# WORK TASK
For the entries that follow, retype exactly the lines from the one containing "wrist: (322, 273)" to the one containing "pinky mcp: (187, 185)", inclusive, and only those. Images stay out of the copy.

BEGIN SUPPLIED DATA

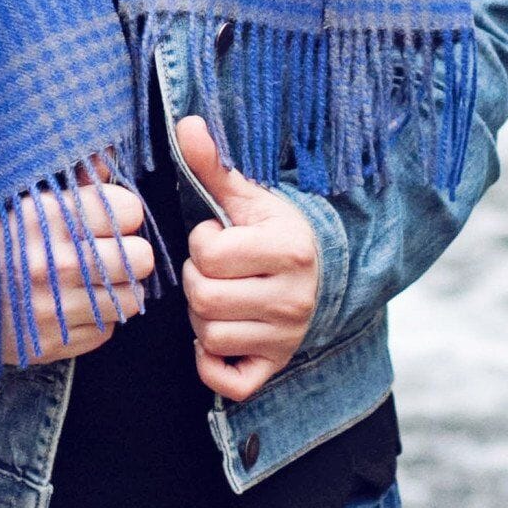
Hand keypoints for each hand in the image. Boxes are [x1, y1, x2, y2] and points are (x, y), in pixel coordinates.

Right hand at [0, 157, 153, 368]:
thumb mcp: (22, 196)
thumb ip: (72, 178)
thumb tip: (109, 158)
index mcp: (48, 216)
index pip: (130, 209)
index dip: (122, 212)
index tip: (107, 218)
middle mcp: (56, 262)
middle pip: (142, 257)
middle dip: (129, 253)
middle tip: (106, 252)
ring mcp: (55, 308)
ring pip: (132, 298)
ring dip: (117, 289)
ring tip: (92, 280)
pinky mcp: (54, 344)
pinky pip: (107, 330)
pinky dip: (95, 319)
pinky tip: (71, 305)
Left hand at [175, 114, 318, 404]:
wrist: (322, 273)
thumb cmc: (275, 232)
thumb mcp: (250, 197)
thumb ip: (214, 165)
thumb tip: (185, 124)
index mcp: (288, 251)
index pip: (210, 255)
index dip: (201, 242)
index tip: (216, 236)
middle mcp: (293, 300)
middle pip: (205, 299)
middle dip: (196, 281)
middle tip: (212, 270)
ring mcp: (286, 339)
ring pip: (210, 337)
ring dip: (200, 318)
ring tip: (218, 296)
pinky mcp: (276, 367)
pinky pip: (229, 383)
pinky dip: (212, 364)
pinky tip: (216, 338)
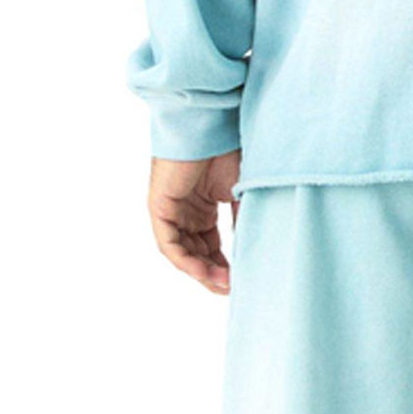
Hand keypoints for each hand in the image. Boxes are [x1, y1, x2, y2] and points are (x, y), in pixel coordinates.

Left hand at [148, 150, 240, 294]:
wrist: (212, 124)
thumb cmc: (229, 148)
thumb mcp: (243, 193)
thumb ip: (243, 221)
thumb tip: (252, 251)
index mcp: (203, 206)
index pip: (211, 245)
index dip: (225, 265)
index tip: (241, 281)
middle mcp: (185, 210)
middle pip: (197, 252)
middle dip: (214, 274)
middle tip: (232, 289)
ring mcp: (172, 209)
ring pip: (182, 252)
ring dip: (201, 271)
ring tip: (222, 284)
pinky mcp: (160, 206)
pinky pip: (168, 243)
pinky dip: (185, 260)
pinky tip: (203, 272)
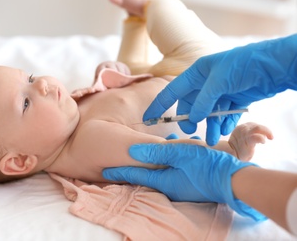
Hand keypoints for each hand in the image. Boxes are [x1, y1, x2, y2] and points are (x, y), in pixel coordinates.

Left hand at [103, 143, 265, 220]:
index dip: (119, 171)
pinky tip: (167, 153)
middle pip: (143, 176)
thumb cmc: (207, 166)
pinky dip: (163, 164)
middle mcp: (167, 187)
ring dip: (148, 164)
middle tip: (115, 162)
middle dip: (130, 168)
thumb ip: (156, 151)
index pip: (134, 175)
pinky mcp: (187, 185)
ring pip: (156, 174)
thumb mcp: (180, 153)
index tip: (104, 170)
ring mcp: (178, 188)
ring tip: (139, 156)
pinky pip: (168, 174)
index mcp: (162, 180)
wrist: (234, 182)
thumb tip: (133, 150)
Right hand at [143, 34, 296, 144]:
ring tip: (214, 139)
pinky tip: (227, 129)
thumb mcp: (219, 80)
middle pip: (190, 105)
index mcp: (197, 73)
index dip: (159, 105)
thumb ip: (203, 101)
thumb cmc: (244, 64)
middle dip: (190, 119)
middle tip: (192, 131)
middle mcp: (207, 83)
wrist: (274, 65)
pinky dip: (224, 123)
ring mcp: (221, 91)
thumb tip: (193, 118)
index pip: (172, 91)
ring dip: (210, 126)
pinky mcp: (235, 99)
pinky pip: (224, 115)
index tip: (148, 118)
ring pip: (209, 113)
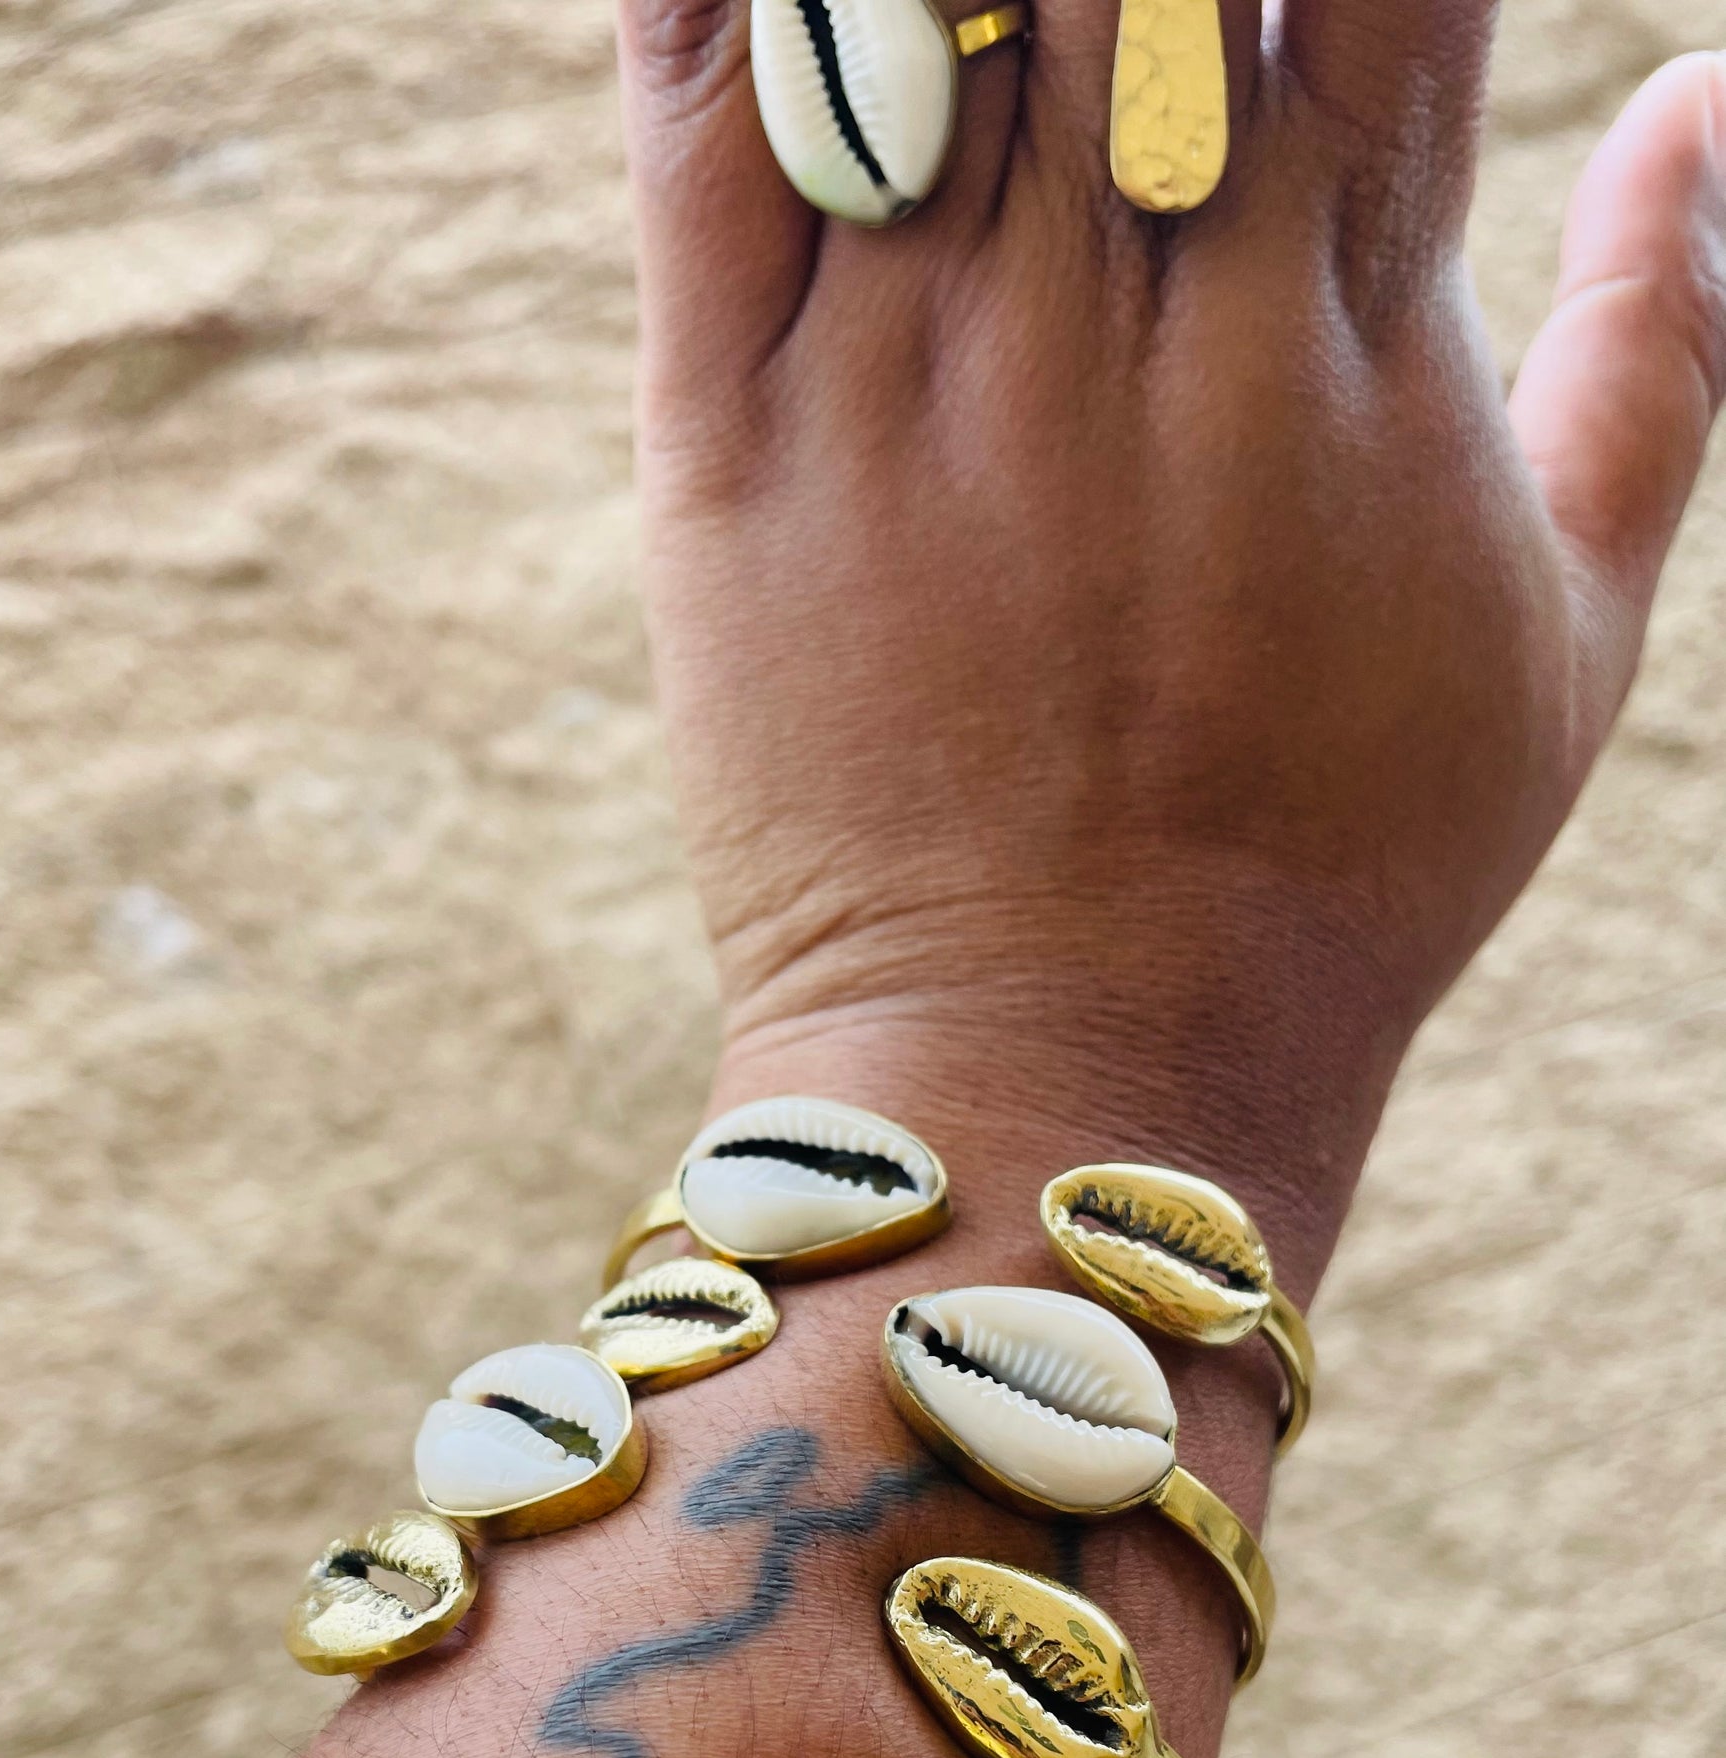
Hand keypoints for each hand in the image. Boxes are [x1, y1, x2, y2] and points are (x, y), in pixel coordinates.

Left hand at [619, 7, 1725, 1247]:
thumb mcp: (1564, 627)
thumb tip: (1713, 86)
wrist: (1072, 1076)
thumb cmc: (1341, 879)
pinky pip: (707, 119)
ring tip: (966, 11)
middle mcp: (1134, 307)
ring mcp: (922, 366)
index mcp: (1356, 315)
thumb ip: (1656, 343)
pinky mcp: (735, 440)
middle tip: (1110, 19)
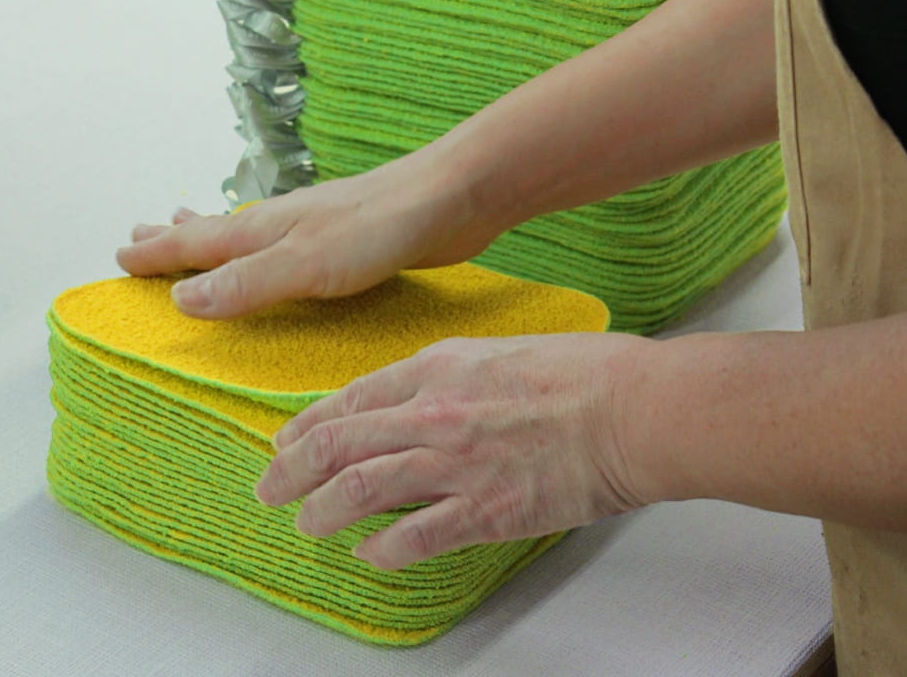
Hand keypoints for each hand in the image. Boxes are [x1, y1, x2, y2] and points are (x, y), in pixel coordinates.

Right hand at [116, 154, 501, 318]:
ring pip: (251, 237)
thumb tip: (183, 300)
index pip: (198, 243)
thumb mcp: (306, 263)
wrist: (452, 198)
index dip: (160, 253)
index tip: (121, 254)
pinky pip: (287, 252)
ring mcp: (316, 230)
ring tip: (192, 231)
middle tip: (143, 234)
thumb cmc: (382, 226)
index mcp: (266, 229)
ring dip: (216, 240)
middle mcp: (284, 224)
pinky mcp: (349, 243)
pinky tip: (279, 257)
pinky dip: (264, 254)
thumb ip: (249, 282)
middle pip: (217, 232)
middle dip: (177, 238)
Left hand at [254, 333, 650, 569]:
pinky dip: (382, 548)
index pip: (351, 398)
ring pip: (360, 489)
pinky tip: (369, 553)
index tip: (286, 441)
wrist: (636, 408)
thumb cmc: (586, 374)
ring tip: (307, 523)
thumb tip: (419, 400)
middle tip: (269, 488)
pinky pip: (414, 536)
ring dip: (322, 510)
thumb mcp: (501, 352)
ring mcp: (456, 463)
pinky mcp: (485, 510)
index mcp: (439, 368)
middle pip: (338, 443)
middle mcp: (435, 413)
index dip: (308, 424)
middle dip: (291, 469)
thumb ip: (450, 376)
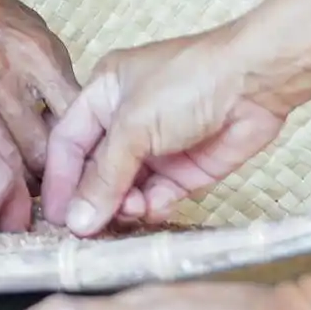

END SUPPLIED DATA

# ANSWER TO THIS TASK
wrist: (322, 273)
thumb cmc: (275, 232)
thumb mcp: (250, 197)
thumb ip: (214, 165)
thumb tip: (185, 124)
index mcp: (288, 251)
index pip: (210, 255)
index dip: (201, 242)
index tip: (216, 236)
middle mcp: (293, 300)
middle pip: (205, 299)
middle dip: (196, 281)
middle tip: (212, 270)
ring mcp: (286, 339)
ring pip: (210, 337)
ring dip: (200, 318)
ring tip: (218, 296)
pinky mcp: (276, 367)
pinky pip: (229, 383)
pinky dip: (212, 364)
pinky tip: (216, 338)
Hand keypoints for each hand in the image. Boxes are [x1, y1, x2, y2] and points are (x, y), in pixel coordinates.

Left hand at [148, 150, 240, 294]:
wrist: (212, 124)
thumb cmc: (229, 148)
thumb mcp: (243, 193)
thumb ip: (243, 221)
thumb tip: (252, 251)
index mcp: (203, 206)
index pip: (211, 245)
index dip: (225, 265)
index tip: (241, 281)
middle mcp: (185, 210)
middle pip: (197, 252)
middle dip: (214, 274)
middle tip: (232, 289)
ring mcp: (172, 209)
ring pip: (182, 252)
ring dip: (201, 271)
ring tip: (222, 284)
pinky mcp: (160, 206)
pinky pip: (168, 243)
pinky dip: (185, 260)
pinky tip: (203, 272)
Hand keypoints for each hand in the image. Boxes are [x1, y1, x2, y2] and points are (x, y), in pixel coordinates.

Left hand at [103, 143, 265, 220]:
index dip: (119, 171)
pinky tip: (167, 153)
middle pip: (143, 176)
thumb cmc: (207, 166)
pinky dip: (163, 164)
middle mcp: (167, 187)
ring dip: (148, 164)
middle tip: (115, 162)
middle dip: (130, 168)
thumb ip: (156, 151)
index pip: (134, 175)
pinky mcp: (187, 185)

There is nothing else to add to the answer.